Controversial Stinson Beach home approval is appealed
An appeal filed against a residential construction project in Stinson Beach could set a precedent for building in areas subject to rising seas.
The Marin County Planning Commission voted 3-2 on Aug. 28 to approve a coastal permit for the project at 21 Calle Del Onda. The plan calls for a onestory, 1,296-square-foot house and a new septic system.
The meeting was the third time the commission had discussed the project since July 31.
“It has significant potential precedent-setting implications,” said Don Dickenson, a commission member who voted against the project. “This is an environment that is changing. It may be changing more rapidly than some people thought.”
The commission approved the project even though it violates the county's local coastal program regulations. The property is a 15,200-square-foot, shorefront lot within a coastal dune area. The local coastal program prohibits development within coastal dunes, which are considered to be environmentally sensitive habitat areas.
In 2021, however, the county adopted amendments to its local coastal program, one of which allows the county to approve projects that fail to comply with the program if necessary to avoid a taking.
Under U.S. constitutional law, a regulatory taking occurs when governmental rules limit the use of private property to such a degree that the landowner is effectively deprived of all economically reasonable use or value of the property.
Under the Fifth Amendment to the Constitution, governments are required to pay just compensation for such takings.
“From the very first day our firm got involved in this project, we recognized that this was likely to be a constitutional issue as much as it was a planning issue,” said former county Supervisor Steve Kinsey, a consultant to the property owner, Brian Johnson.
Kinsey asserted that the project site is an environmentally sensitive habitat area “in name only.”
The amendment to the local coastal program allows for takings exceptions provided that the projects are as consistent as possible with all applicable policies and propose the minimum amount of development necessary to avoid a taking as determined through an evaluation.
“That is where I think this process has failed,” Dickenson said. “I'm not at all convinced this is the minimum use that is required to avoid a taking.”
But Gregory Stepanicich, a planning commissioner who voted to approve the project, said, “In my mind, there is no doubt that if we denied a single-family home at this location there would be a taking; therefore, what should be the appropriate house to be built there?”
Stepanicich said he could support the project given recent reductions in the project's size.
When the commission reviewed the project in November 2021, Johnson was seeking approval for a twostory, 1,488-square-foot house, a 288-square-foot detached garage and a new septic system.
Commissioner Rebecca Lind said she was willing to approve the project because the property owner had agreed to implement a plan to restore dune areas not permanently affected by the proposed development.
The commission's vote on the project was delayed in November 2021 after Rachel Reid, the county's environmental planning manager, asked for a continuance to assess public comments questioning the project's compliance with the California Environmental Quality Act.
At the time, the county was relying on environmental analysis prepared by the Stinson Beach County Water District.
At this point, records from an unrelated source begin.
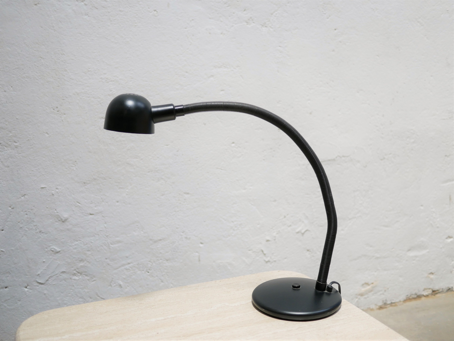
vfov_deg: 36.0
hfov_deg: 46.8
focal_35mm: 40
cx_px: 227
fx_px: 525
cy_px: 170
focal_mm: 20
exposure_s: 1/60
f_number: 1.7
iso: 400
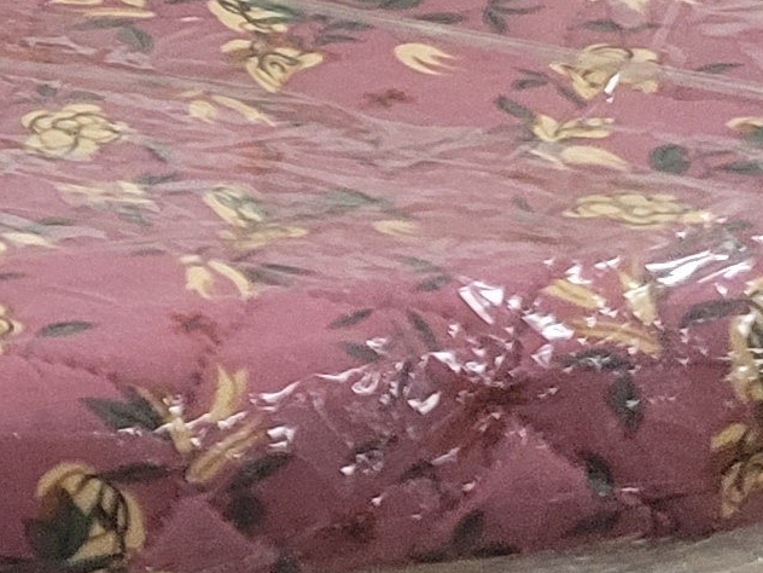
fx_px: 3659
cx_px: -1577
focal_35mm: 166
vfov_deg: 8.7
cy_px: -285
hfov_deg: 9.3
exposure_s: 1/120
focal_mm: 5.4
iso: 320
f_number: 1.8
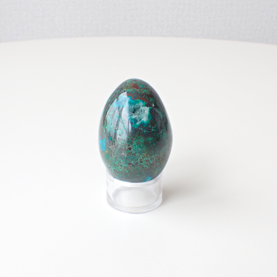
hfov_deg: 46.0
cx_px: 133
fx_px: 326
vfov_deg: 46.0
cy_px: 137
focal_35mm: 36
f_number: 3.2
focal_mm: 5.4
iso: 320
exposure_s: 1/125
The water district granted Johnson a permit in July 2020 after he sued the district. The permit expired July 18, 2023.
“There is no project without a wastewater permit,” Scott Tye, a spokesman for the Surfrider Foundation Marin Chapter, said at the commission's meeting July 31.
Tye said that the storms that caused flooding in Stinson Beach in January destroyed one home's septic system and caused 11 other homes to be “locked down and turned into holding tanks.”
The storms required residents to be evacuated on eight Stinson Beach streets.
Planning officials subsequently completed more environmental analysis of their own, although not a full environmental impact report. With the addition of certain mitigations, including the dune habitat restoration plan and vibrationreducing pile driving equipment, staff concluded that the project has been mitigated to a point where no significant effects on the environment will occur.
Dickenson, however, said a more complete environmental analysis would have included a review of alternatives that might have suggested other uses for the site that would have avoided a taking.
The county's revised environmental analysis of the project was initially rejected by the commission in a 3-3 vote July 31. On Aug. 28, the analysis was approved in a 3-2 vote along with the overall project.
The owners of two nearby properties filed an appeal with Marin County supervisors. They are Robert Friedman, who owns a parcel at 17 Calle de Onda, and Marisa Atamian-Sarafian and Dr. Stephen Sarafian, who owns a parcel at 24 Calle del Sierra.
“The adjoining neighbors are very concerned about this project,” said Elizabeth Brekhus, who is representing the Sarafians. “The impact of sea level rise is not being well addressed by staff. We know that is going to be impactful.”
At the Aug. 28 hearing, Dickenson said that should county supervisors uphold the Planning Commission's decision, their ruling could be appealed to the California Coastal Commission.